Джон смотрел на нее, все еще тяжело дыша, не веря происходящему. Немного опомнившись, он шагнул к Виоле. Потянулся, чтобы обнять, однако Виола увернулась и отошла.
– Я даже винить тебя не могу, и это хуже всего. Не то, что ты лгал мне на этот раз… Ты признал, что никогда меня не любил. Ты даже не обещал быть мне верным. И все же через полчаса я была готова отдаться тебе. Где, черт возьми, был мой разум? Мое самоуважение?
– Самоуважение? – Он растер ладонями лицо, судорожно глотая воздух. – Господи, женщина, при чем тут разум или самоуважение?
– Восемь лет без тебя я строила жизнь заново, – продолжала она, игнорируя его, – и после нескольких прогулок и пары краденых поцелуев я веду себя так же, как одна из твоих шлюх.

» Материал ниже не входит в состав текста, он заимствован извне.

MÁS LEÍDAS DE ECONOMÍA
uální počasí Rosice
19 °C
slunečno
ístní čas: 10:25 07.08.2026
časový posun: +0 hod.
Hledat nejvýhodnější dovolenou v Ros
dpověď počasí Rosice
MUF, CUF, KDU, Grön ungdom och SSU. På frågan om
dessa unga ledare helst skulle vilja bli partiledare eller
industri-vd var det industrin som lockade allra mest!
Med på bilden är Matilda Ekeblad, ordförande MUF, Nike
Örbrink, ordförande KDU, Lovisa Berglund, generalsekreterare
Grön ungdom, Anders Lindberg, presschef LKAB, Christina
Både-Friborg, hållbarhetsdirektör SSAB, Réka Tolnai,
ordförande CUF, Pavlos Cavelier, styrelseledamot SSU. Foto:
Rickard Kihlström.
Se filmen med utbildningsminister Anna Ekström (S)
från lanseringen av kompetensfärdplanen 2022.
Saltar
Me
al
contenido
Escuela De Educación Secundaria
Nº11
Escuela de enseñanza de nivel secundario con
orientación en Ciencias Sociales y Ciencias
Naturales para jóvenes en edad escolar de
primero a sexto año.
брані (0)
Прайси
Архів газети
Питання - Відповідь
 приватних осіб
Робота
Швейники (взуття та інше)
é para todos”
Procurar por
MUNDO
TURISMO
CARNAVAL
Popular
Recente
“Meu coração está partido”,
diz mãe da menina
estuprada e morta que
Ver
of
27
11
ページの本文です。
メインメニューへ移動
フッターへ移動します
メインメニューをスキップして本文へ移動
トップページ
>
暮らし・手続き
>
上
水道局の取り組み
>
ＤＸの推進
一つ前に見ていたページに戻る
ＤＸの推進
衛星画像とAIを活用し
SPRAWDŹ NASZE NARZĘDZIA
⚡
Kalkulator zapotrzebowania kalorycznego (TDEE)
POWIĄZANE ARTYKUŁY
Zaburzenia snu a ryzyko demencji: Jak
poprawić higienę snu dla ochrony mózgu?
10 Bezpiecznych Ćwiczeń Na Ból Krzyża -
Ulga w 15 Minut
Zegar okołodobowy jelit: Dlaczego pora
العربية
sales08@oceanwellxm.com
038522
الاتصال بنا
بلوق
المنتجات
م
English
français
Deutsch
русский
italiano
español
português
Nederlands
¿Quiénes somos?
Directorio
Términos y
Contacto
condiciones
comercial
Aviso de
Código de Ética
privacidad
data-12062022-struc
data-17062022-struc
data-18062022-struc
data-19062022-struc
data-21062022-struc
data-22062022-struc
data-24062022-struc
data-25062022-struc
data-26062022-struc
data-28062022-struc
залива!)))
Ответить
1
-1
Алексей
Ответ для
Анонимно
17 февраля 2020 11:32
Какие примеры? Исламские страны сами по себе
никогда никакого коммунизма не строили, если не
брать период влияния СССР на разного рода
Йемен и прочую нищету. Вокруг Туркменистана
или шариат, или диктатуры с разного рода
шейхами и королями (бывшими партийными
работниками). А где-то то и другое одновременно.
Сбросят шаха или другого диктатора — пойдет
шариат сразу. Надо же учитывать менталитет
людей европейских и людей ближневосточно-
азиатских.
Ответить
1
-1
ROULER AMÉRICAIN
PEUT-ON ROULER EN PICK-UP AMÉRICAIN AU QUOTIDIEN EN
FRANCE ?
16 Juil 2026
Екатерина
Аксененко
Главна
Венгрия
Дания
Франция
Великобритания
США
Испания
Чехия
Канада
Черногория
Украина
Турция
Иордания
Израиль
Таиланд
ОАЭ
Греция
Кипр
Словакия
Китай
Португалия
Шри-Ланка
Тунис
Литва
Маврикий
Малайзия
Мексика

– Ты моя жена! И нет ничего непристойного в том, чтобы отдаться мужу! И ты хотела этого, будь я проклят! Почему ты остановилась? – Он рассеянно пригладил волосы и отвернулся. – Дьявол, Виола, иногда я отчаиваюсь понять тебя.
– Я прошу тебя уйти.
Он подошел к двери и, стоя к Виоле спиной, поправил одежду. Она тем временем поправляла свою. Оба молчали. Наконец он подошел к стулу, где оставил фрак, и стал одеваться.
– Три недели прошли. Завтра в полдень я приеду за тобой. Ночью постарайся решить, в каком доме мы будем жить. В противном случае послезавтра Тремору будет предъявлено требование от палаты лордов.
Виола хотела возразить, но, когда он повернулся к ней, поспешно закрыла рот. Теперь в его лице был вызов, отказ прислушаться к ее желаниям. Брови презрительно подняты, подбородок надменно выдвинут. Она прекрасно знала это выражение лица. Споры были бесполезны.